シンプルなものは長持ちする
 この建物は元々、昭和30年代に数年間、私が通っていた教会である。そして昭和36年に米軍の立川基地から放出された使い古しのカマボコ兵舎(半径2.7m,軽量鉄骨の半円アーチに、波型トタンを横張りしただけの野戦用兵舎)の解体材をもらってきて、柱脚の継ぎ足しやベニヤによる内装など、事務所を開いたばかりの私が面倒を見て、どうにか聖堂に仕立て上げたという思い出がある。

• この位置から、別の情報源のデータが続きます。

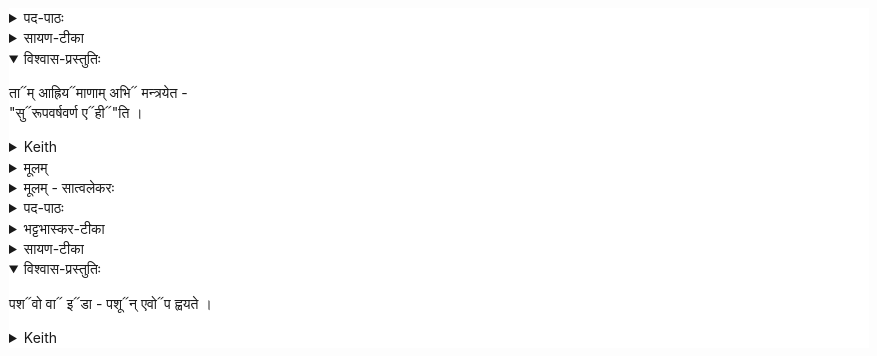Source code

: <details><summary>पद-पाठः</summary></details>

<details><summary>सायण-टीका</summary></details>

<details open><summary>विश्वास-प्रस्तुतिः</summary>

ता᳓म् आह्रिय᳓माणाम् अभि᳓ मन्त्रयेत -  
"सु᳓रूपवर्षवर्ण ए᳓ही᳓"ति ।  
</details>

<details><summary>Keith</summary></details>

<details><summary>मूलम्</summary></details>

<details><summary>मूलम् - सात्वलेकरः</summary></details>

<details><summary>पद-पाठः</summary></details>

<details><summary>भट्टभास्कर-टीका</summary></details>

<details><summary>सायण-टीका</summary></details>

<details open><summary>विश्वास-प्रस्तुतिः</summary>

पश᳓वो वा᳓ इ᳓डा - पशू᳓न् एवो᳓प ह्वयते ।  
</details>

<details><summary>Keith</summary>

 その思い出の教会の牧師さん(当時から数えて3代目)から突然電話がかかってきたのは一昨年の4月であった。あのカマボコ兵舎の聖堂が、まだ健在で使用されていると言う。しかしどうにも手狭で困るから、思い切って建て直したいとのこと。こうしてこの工事は始まった。信者の浄財を積み立てての建設工事であるから、予算などまともにあろうはずがない。「できるだけシンプルにしましょう。シンプルなものは美しいし、カマボコ兵舎を見ても分かるように、シンプルなものは長持ちする」と私は主張した。
 シンプルで美しくということは、正直に言えば安く上げたいということである。そのために色々な構造や工法を検討したが、結局、RCの壁構造に決めた。理由は次の3つである。
 1:RCは打ち放しで使えば、木造と同じように構造材がそのまま仕上材となるので低コストにできる。
 2:しかもRCの打ち放しは、質素と誠実を旨とする教会にピッタリである。
 3:これまでの経験から、RCにすれば防水工事が不要である。これは建設費だけでなく修繕費の面でも大いに助かる。